- **WHAT YOU NEED TO DO**: Rewrite these lines, swapping each "phylum" for "division" and leaving everything else untouched.

- **Stored data entries**:

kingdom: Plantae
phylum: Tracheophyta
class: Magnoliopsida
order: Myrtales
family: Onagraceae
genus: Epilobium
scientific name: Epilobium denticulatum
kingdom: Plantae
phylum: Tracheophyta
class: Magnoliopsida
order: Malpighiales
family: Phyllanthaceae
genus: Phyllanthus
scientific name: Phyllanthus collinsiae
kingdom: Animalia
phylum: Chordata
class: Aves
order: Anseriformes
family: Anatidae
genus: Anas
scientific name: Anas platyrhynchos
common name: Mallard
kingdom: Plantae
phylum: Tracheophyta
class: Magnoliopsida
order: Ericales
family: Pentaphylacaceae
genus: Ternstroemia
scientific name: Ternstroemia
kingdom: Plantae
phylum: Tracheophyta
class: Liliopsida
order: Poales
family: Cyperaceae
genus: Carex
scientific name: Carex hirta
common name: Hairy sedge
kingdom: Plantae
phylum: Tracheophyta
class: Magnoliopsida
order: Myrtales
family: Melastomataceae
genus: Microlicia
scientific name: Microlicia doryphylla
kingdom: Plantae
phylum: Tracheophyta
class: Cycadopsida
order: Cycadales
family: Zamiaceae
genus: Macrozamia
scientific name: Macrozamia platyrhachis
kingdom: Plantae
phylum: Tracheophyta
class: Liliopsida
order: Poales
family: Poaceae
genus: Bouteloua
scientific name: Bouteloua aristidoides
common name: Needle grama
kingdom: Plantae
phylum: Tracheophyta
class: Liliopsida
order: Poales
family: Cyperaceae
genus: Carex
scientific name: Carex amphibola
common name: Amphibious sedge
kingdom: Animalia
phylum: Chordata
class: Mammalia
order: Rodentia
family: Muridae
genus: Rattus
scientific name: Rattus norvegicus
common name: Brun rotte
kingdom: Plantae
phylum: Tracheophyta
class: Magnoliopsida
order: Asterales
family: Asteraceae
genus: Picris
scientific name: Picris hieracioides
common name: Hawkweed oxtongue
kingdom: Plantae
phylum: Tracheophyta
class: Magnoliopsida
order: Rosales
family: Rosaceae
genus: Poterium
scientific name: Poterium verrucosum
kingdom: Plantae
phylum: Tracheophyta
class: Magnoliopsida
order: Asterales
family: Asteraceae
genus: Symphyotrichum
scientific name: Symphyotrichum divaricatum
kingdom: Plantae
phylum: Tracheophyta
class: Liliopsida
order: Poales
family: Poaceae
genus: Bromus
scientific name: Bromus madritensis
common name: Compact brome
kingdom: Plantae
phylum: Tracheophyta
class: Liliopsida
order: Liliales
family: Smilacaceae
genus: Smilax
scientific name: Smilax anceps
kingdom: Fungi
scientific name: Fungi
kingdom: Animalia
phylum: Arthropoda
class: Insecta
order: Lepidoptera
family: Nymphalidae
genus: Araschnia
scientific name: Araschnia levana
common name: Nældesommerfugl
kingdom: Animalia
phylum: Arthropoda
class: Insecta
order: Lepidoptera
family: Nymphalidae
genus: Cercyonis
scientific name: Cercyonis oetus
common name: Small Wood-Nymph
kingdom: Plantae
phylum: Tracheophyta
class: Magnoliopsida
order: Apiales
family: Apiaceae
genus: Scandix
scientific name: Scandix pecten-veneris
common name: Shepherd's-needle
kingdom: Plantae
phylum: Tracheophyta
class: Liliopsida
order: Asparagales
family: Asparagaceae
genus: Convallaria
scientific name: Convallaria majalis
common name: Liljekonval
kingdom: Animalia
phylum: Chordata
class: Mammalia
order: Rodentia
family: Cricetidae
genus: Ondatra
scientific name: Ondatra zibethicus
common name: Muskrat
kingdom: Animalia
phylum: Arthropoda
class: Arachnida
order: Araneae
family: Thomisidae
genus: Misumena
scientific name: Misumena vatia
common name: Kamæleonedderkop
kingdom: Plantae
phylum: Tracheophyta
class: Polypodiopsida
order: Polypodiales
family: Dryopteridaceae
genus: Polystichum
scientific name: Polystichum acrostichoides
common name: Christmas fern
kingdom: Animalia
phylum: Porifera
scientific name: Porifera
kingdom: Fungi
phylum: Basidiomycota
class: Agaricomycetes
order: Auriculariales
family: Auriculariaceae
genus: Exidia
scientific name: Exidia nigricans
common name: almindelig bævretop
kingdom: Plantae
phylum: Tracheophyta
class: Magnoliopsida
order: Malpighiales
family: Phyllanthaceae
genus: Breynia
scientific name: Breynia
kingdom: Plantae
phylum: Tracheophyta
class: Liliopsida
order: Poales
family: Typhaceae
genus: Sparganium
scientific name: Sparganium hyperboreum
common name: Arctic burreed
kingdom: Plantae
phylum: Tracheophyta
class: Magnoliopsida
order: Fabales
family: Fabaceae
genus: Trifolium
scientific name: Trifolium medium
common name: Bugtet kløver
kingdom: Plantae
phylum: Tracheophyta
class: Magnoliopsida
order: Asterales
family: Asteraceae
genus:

- **EXERCISE OUTPUT**:
kingdom: Plantae
division: Tracheophyta
class: Magnoliopsida
order: Myrtales
family: Onagraceae
genus: Epilobium
scientific name: Epilobium denticulatum
kingdom: Plantae
division: Tracheophyta
class: Magnoliopsida
order: Malpighiales
family: Phyllanthaceae
genus: Phyllanthus
scientific name: Phyllanthus collinsiae
kingdom: Animalia
division: Chordata
class: Aves
order: Anseriformes
family: Anatidae
genus: Anas
scientific name: Anas platyrhynchos
common name: Mallard
kingdom: Plantae
division: Tracheophyta
class: Magnoliopsida
order: Ericales
family: Pentaphylacaceae
genus: Ternstroemia
scientific name: Ternstroemia
kingdom: Plantae
division: Tracheophyta
class: Liliopsida
order: Poales
family: Cyperaceae
genus: Carex
scientific name: Carex hirta
common name: Hairy sedge
kingdom: Plantae
division: Tracheophyta
class: Magnoliopsida
order: Myrtales
family: Melastomataceae
genus: Microlicia
scientific name: Microlicia doryphylla
kingdom: Plantae
division: Tracheophyta
class: Cycadopsida
order: Cycadales
family: Zamiaceae
genus: Macrozamia
scientific name: Macrozamia platyrhachis
kingdom: Plantae
division: Tracheophyta
class: Liliopsida
order: Poales
family: Poaceae
genus: Bouteloua
scientific name: Bouteloua aristidoides
common name: Needle grama
kingdom: Plantae
division: Tracheophyta
class: Liliopsida
order: Poales
family: Cyperaceae
genus: Carex
scientific name: Carex amphibola
common name: Amphibious sedge
kingdom: Animalia
division: Chordata
class: Mammalia
order: Rodentia
family: Muridae
genus: Rattus
scientific name: Rattus norvegicus
common name: Brun rotte
kingdom: Plantae
division: Tracheophyta
class: Magnoliopsida
order: Asterales
family: Asteraceae
genus: Picris
scientific name: Picris hieracioides
common name: Hawkweed oxtongue
kingdom: Plantae
division: Tracheophyta
class: Magnoliopsida
order: Rosales
family: Rosaceae
genus: Poterium
scientific name: Poterium verrucosum
kingdom: Plantae
division: Tracheophyta
class: Magnoliopsida
order: Asterales
family: Asteraceae
genus: Symphyotrichum
scientific name: Symphyotrichum divaricatum
kingdom: Plantae
division: Tracheophyta
class: Liliopsida
order: Poales
family: Poaceae
genus: Bromus
scientific name: Bromus madritensis
common name: Compact brome
kingdom: Plantae
division: Tracheophyta
class: Liliopsida
order: Liliales
family: Smilacaceae
genus: Smilax
scientific name: Smilax anceps
kingdom: Fungi
scientific name: Fungi
kingdom: Animalia
division: Arthropoda
class: Insecta
order: Lepidoptera
family: Nymphalidae
genus: Araschnia
scientific name: Araschnia levana
common name: Nældesommerfugl
kingdom: Animalia
division: Arthropoda
class: Insecta
order: Lepidoptera
family: Nymphalidae
genus: Cercyonis
scientific name: Cercyonis oetus
common name: Small Wood-Nymph
kingdom: Plantae
division: Tracheophyta
class: Magnoliopsida
order: Apiales
family: Apiaceae
genus: Scandix
scientific name: Scandix pecten-veneris
common name: Shepherd's-needle
kingdom: Plantae
division: Tracheophyta
class: Liliopsida
order: Asparagales
family: Asparagaceae
genus: Convallaria
scientific name: Convallaria majalis
common name: Liljekonval
kingdom: Animalia
division: Chordata
class: Mammalia
order: Rodentia
family: Cricetidae
genus: Ondatra
scientific name: Ondatra zibethicus
common name: Muskrat
kingdom: Animalia
division: Arthropoda
class: Arachnida
order: Araneae
family: Thomisidae
genus: Misumena
scientific name: Misumena vatia
common name: Kamæleonedderkop
kingdom: Plantae
division: Tracheophyta
class: Polypodiopsida
order: Polypodiales
family: Dryopteridaceae
genus: Polystichum
scientific name: Polystichum acrostichoides
common name: Christmas fern
kingdom: Animalia
division: Porifera
scientific name: Porifera
kingdom: Fungi
division: Basidiomycota
class: Agaricomycetes
order: Auriculariales
family: Auriculariaceae
genus: Exidia
scientific name: Exidia nigricans
common name: almindelig bævretop
kingdom: Plantae
division: Tracheophyta
class: Magnoliopsida
order: Malpighiales
family: Phyllanthaceae
genus: Breynia
scientific name: Breynia
kingdom: Plantae
division: Tracheophyta
class: Liliopsida
order: Poales
family: Typhaceae
genus: Sparganium
scientific name: Sparganium hyperboreum
common name: Arctic burreed
kingdom: Plantae
division: Tracheophyta
class: Magnoliopsida
order: Fabales
family: Fabaceae
genus: Trifolium
scientific name: Trifolium medium
common name: Bugtet kløver
kingdom: Plantae
division: Tracheophyta
class: Magnoliopsida
order: Asterales
family: Asteraceae
genus:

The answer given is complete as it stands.